I have made maybe two dozen bows from this wood. I'm not sure exactly if the species are exactly the same, but you are talking about an elm with small leaves that are not too stiff, and lots of heartwood, right? It smells funny when you cut it, often has that goopy brown discharge from injuries or cut branches, and very slippery inner bark (take a piece of white inner bark and chew it a second, and it will swell, taste sweet, and get all slippery like okra).
Is fine, but admittedly not as good as most of the other elms. The wood is kinda soft, but it is not actually brittle. It's shreddy as heck, stringy, kind of soft in compression, hard to work without splits and tear-out, but can totally make a bow.
I look for it in vacant lots, larger forests, riverbottoms, etc.. where it often grows in little thickets, or against buildings. The street department in my city comes along every few years and cuts it down to the stump where it grow in fences, etc.. and usable staves grow out from those in just a couple years. I love a 4" dia sapling grown in a crowd of other saplings, with only tiny pin knots and no weird kinks in it.

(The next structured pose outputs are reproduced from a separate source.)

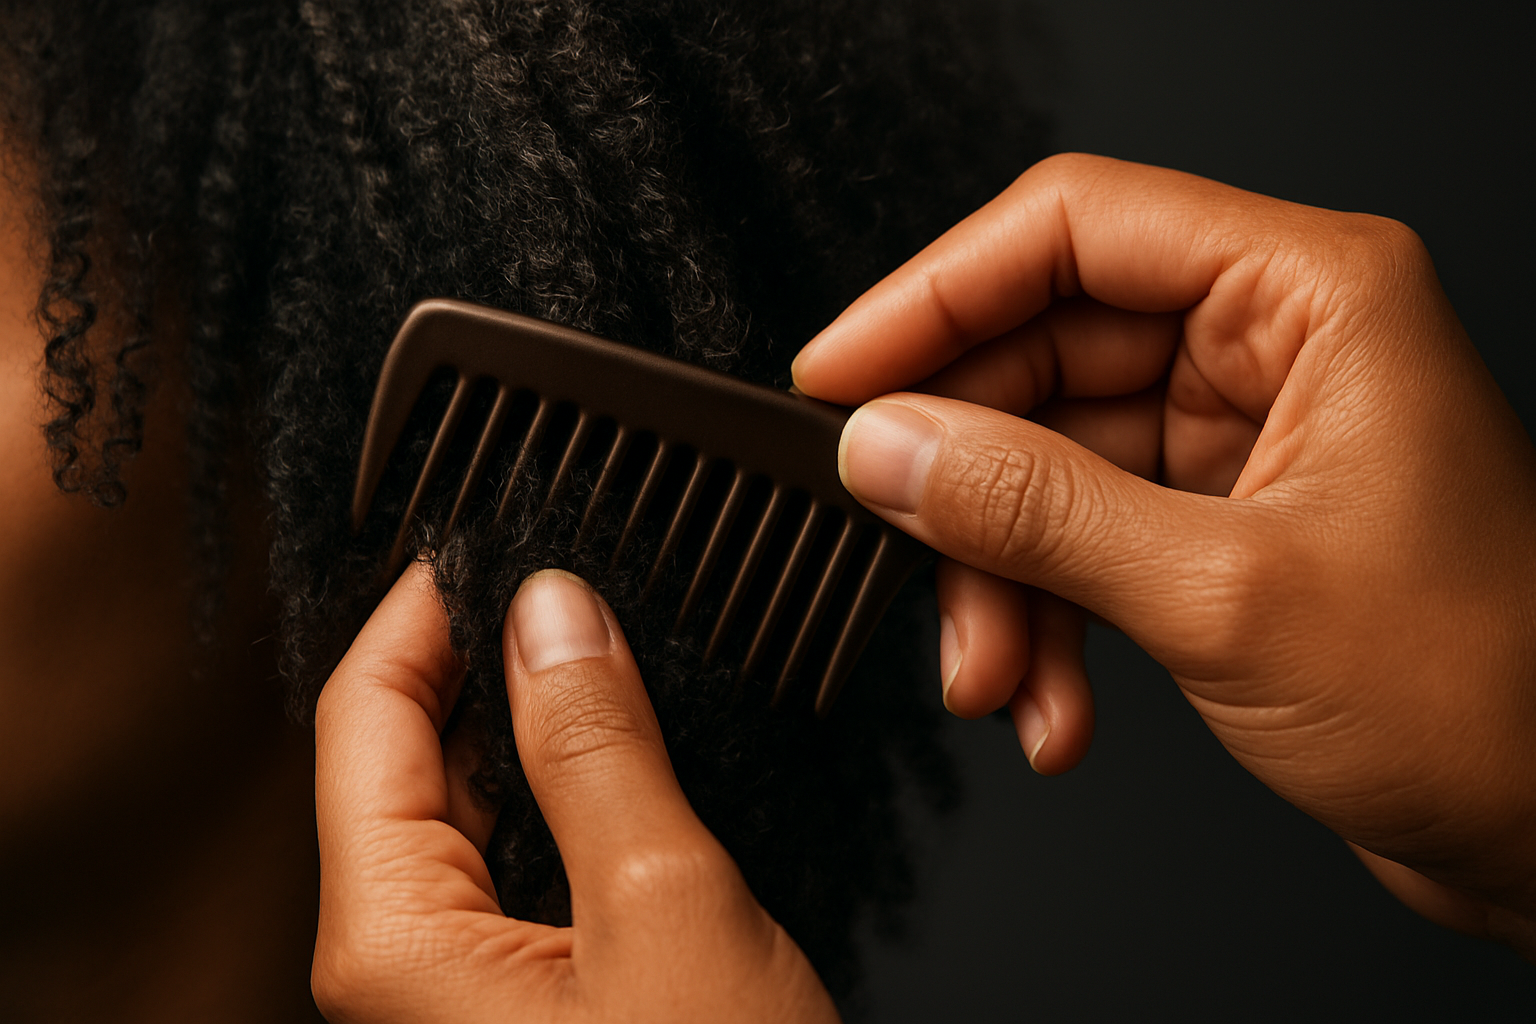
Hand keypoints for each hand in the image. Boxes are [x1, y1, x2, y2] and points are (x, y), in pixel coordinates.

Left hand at [311, 565, 837, 1021]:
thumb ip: (596, 742)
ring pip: (463, 804)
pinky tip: (617, 745)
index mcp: (395, 937)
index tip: (488, 539)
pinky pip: (513, 857)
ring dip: (523, 717)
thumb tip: (551, 610)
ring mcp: (462, 980)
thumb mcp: (663, 900)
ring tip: (596, 643)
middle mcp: (404, 960)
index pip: (363, 718)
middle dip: (473, 656)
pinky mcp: (526, 989)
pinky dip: (556, 785)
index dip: (421, 613)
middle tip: (560, 577)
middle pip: (401, 757)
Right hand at [792, 154, 1535, 953]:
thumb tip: (887, 448)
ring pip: (1047, 466)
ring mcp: (1240, 440)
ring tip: (996, 681)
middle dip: (967, 484)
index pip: (1074, 231)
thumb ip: (1035, 510)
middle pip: (1042, 358)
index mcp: (1307, 297)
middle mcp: (1271, 349)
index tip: (835, 374)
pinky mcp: (1218, 526)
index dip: (934, 295)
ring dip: (1001, 582)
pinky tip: (1050, 706)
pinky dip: (1046, 623)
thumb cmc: (1485, 695)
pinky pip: (1080, 541)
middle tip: (899, 554)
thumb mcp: (1223, 593)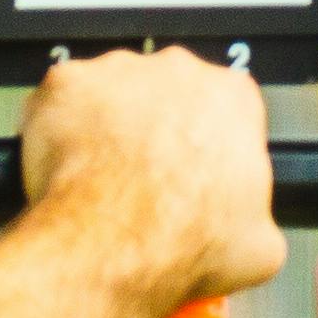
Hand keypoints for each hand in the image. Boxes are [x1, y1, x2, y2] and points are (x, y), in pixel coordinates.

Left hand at [20, 48, 284, 314]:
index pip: (227, 107)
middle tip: (145, 177)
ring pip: (111, 92)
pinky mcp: (67, 83)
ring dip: (107, 125)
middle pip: (166, 92)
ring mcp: (118, 72)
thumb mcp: (259, 246)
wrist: (117, 247)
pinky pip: (61, 100)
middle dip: (155, 127)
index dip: (208, 143)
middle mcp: (178, 70)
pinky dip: (58, 127)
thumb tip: (249, 230)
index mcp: (233, 98)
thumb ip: (257, 218)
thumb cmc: (183, 238)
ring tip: (103, 177)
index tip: (196, 170)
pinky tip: (66, 166)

It's good for crowned back flatbows and semi recurves, and mollies, but it will take more set or need more width than other elms. I've never had one break unless bugs got in it, and BTW, bugs and fungus LOVE this stuff. So rough out the bow and quick dry it, restrained because it will warp every direction otherwise. Even then, make the bow as soon as it is dry, because bugs still want it if they can get it. Peel the bark early or it's a hassle.